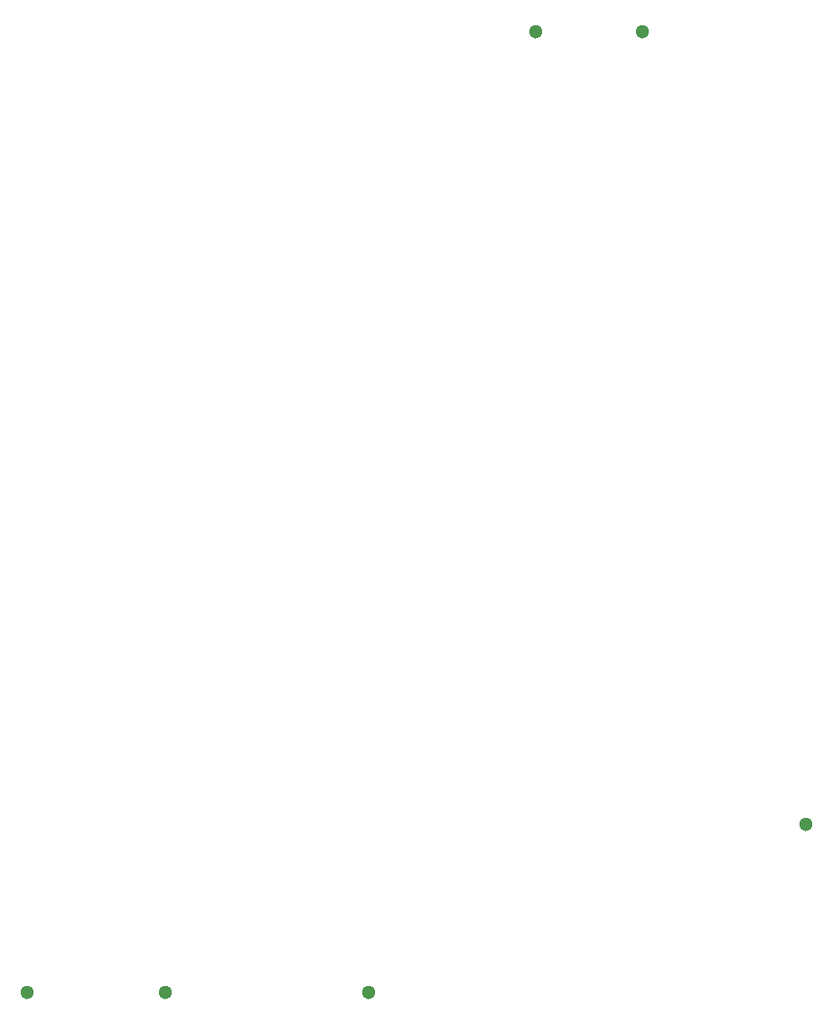
<source format=gbr>
%TF.GenerationSoftware,KiCad,Pcbnew,9.0.2*%
%TF.CreationDate,2025-06-04T20:05:58+07:00*%
%TF.ProjectId,Torque Vectoring Board,546f7271-7565-4205-9665-63746f72696e,rev?*%
%TF.SameCoordinates,Original*%
%TF.FileFunction,NonPlated,1,2,NPTH,Drill*%
%TF.FilePolarity,Positive*%
%FSLAX46Y46*%
G04 Gerber Fmt 4.6, Leading zero omitted, Abs format (unit mm)*
G04 Created by KiCad (PCBNEW 9.0.2) date 2025-06-04 20:05:58*
%MOMM*%
%LPD*%
G01*
G04 APERTURE LIST*
%TA.AperFunction,ComponentDrill*%
%ADD10C,1.300000*%
%TD*%
G04 APERTURE END LIST*
D10*
%TO.C,12Vin1*%
X66582000Y-134388000D03*
%TO.C,J1*%
X79582000Y-134388000D03*
%TO.C,J2*%
X98582000Y-134388000D03*
%TO.C,J3*%
X114250000Y-44340000D03*
%TO.C,J4*%
X124250000Y-44340000D03*
%TO.C,5Vin1*%
X139615000Y-118618000D03*
M02*

</source>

* Work task: Repeat each entry above exactly. Omit the pictures.

* Solution to this exercise:
<source format=gbr>
%TF.GenerationSoftware,KiCad,Pcbnew,9.0.2*%
%TF.CreationDate,2025-06-04T20:05:58+07:00*%
%TF.ProjectId,Torque Vectoring Board,546f7271-7565-4205-9665-63746f72696e,rev?*%
%TF.SameCoordinates,Original*%
%TF.FileFunction,NonPlated,1,2,NPTH,Drill*%
%TF.FilePolarity,Positive*%
%FSLAX46Y46*%
G04 Gerber Fmt 4.6, Leading zero omitted, Abs format (unit mm)*
G04 Created by KiCad (PCBNEW 9.0.2) date 2025-06-04 20:05:58*
%MOMM*%
%LPD*%
G01*
G04 APERTURE LIST*
%TA.AperFunction,ComponentDrill*%
%ADD10C,1.300000*%
%TD*%
G04 APERTURE END LIST*
D10*
%TO.C,12Vin1*%
X66582000Y-134388000D03*
%TO.C,J1*%
X79582000Y-134388000D03*
%TO.C,J2*%
X98582000Y-134388000D03*
%TO.C,J3*%
X114250000Y-44340000D03*
%TO.C,J4*%
X124250000Y-44340000D03*
%TO.C,5Vin1*%
X139615000Y-118618000D03*
M02*

</source>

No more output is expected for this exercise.